BEGIN
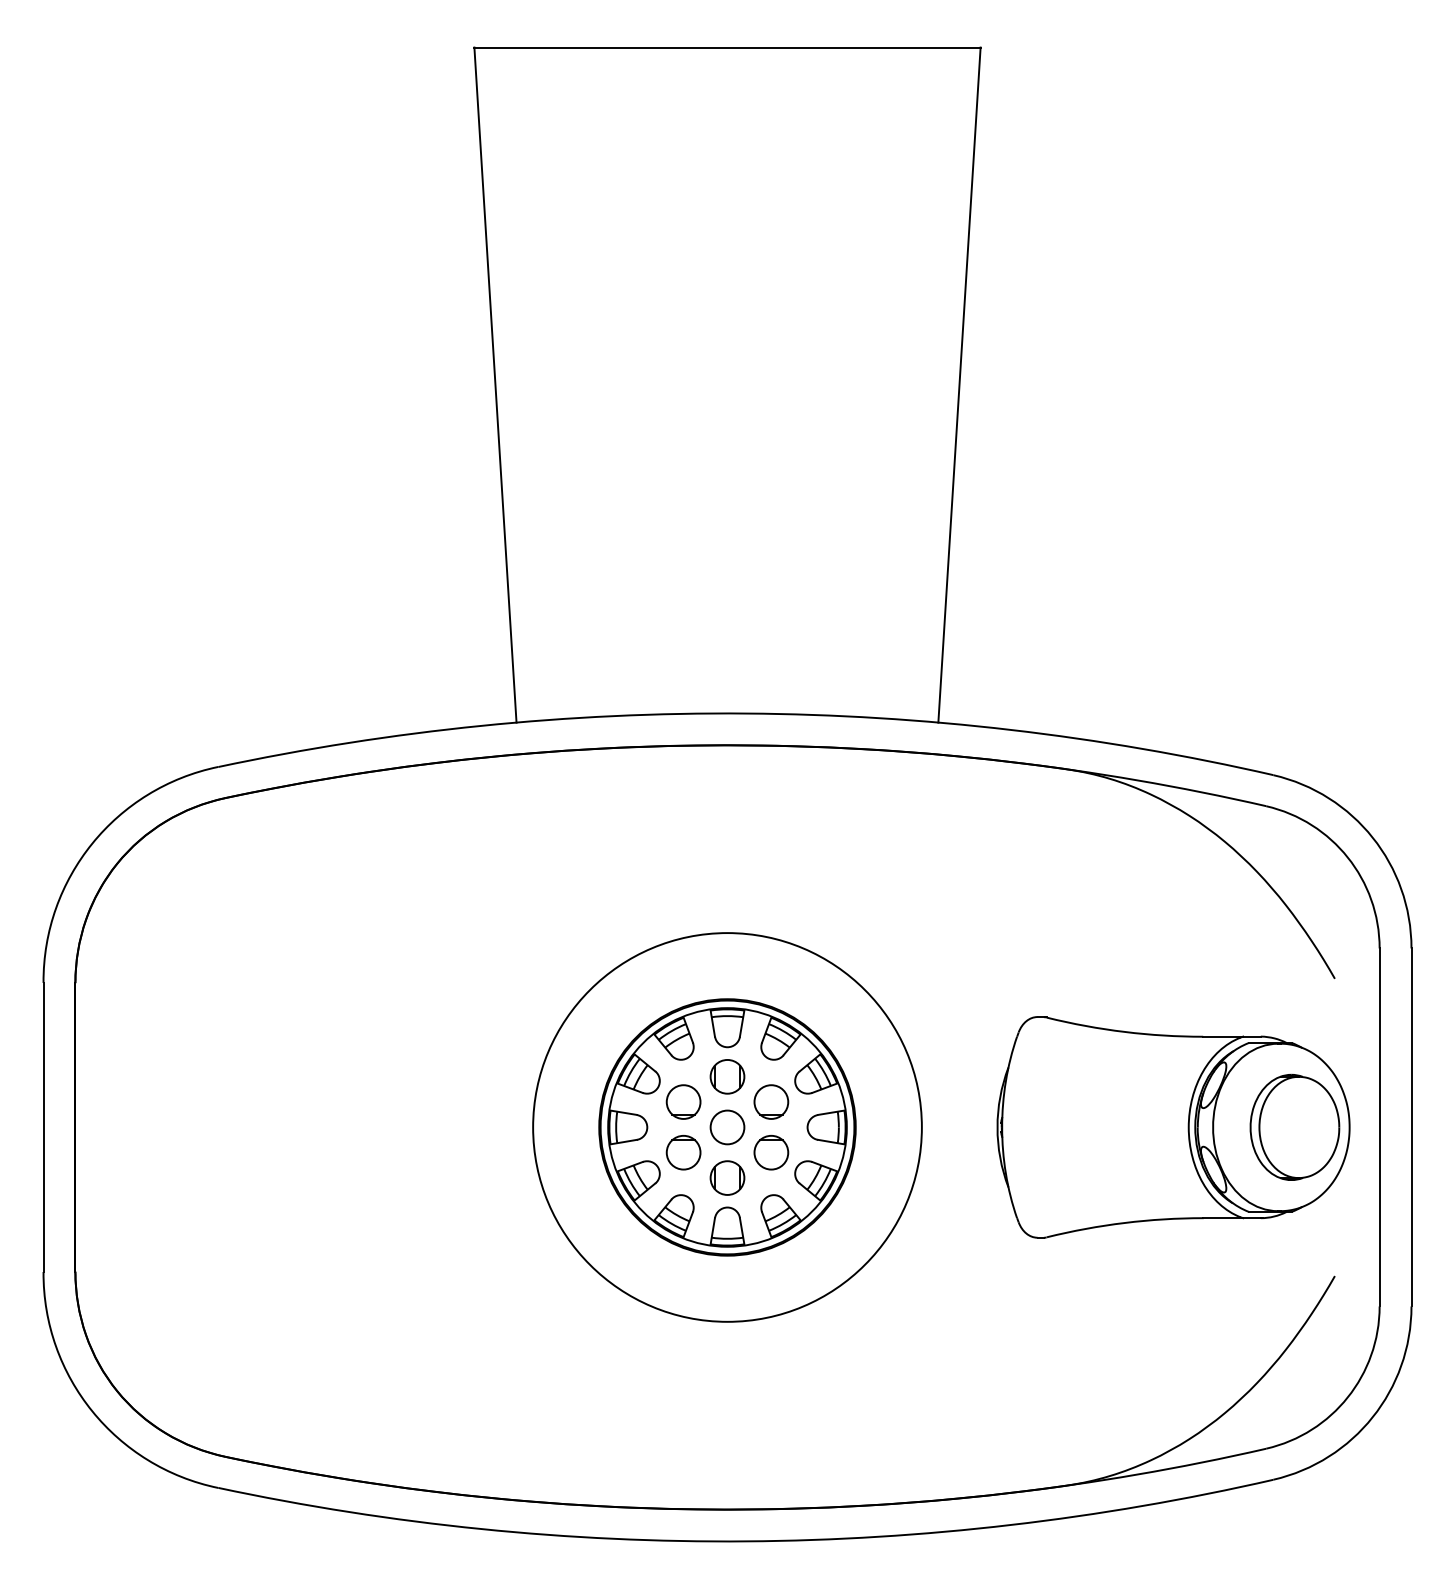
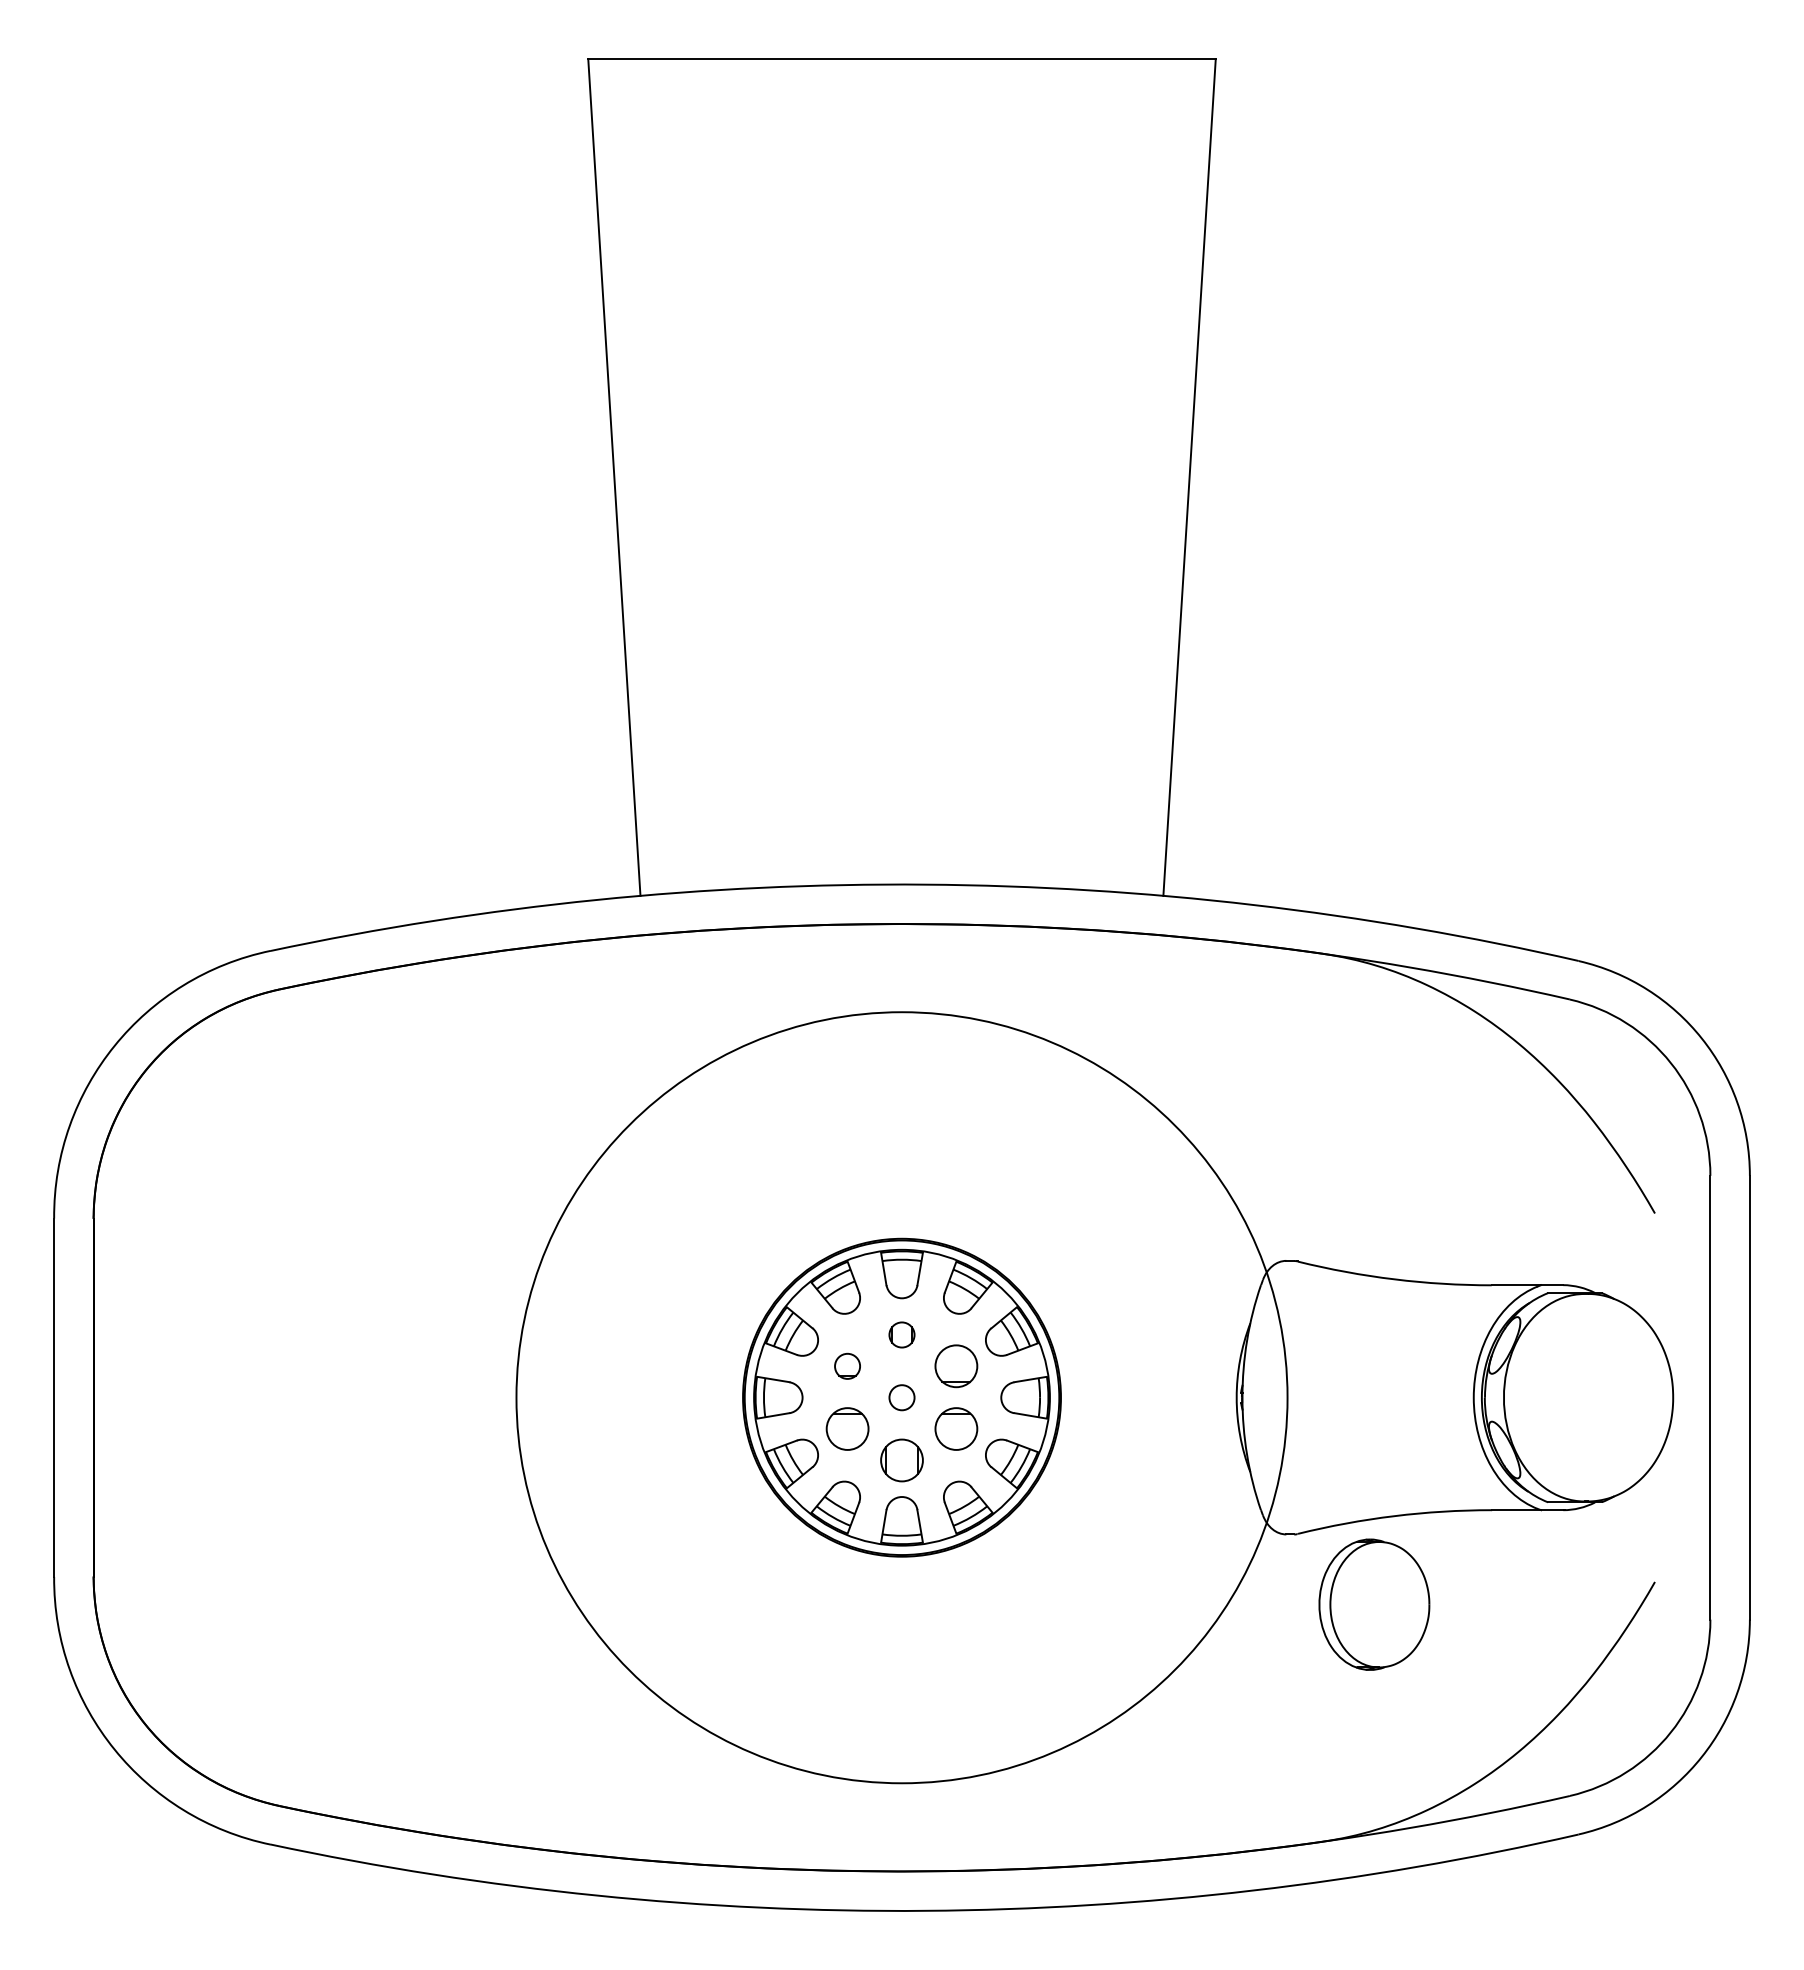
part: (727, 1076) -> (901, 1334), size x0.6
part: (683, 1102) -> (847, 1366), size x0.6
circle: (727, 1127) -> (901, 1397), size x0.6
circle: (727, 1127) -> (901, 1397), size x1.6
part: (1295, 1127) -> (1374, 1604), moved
END
> _About this exercise_
The data above, line by line: transcribe it exactly and drop the pictures.

> _Task output_
part: (727, 1076) -> (901, 1334), size x0.6
part: (683, 1102) -> (847, 1366), size x0.6
circle: (727, 1127) -> (901, 1397), size x0.6
circle: (727, 1127) -> (901, 1397), size x1.6
part: (1295, 1127) -> (1374, 1604), moved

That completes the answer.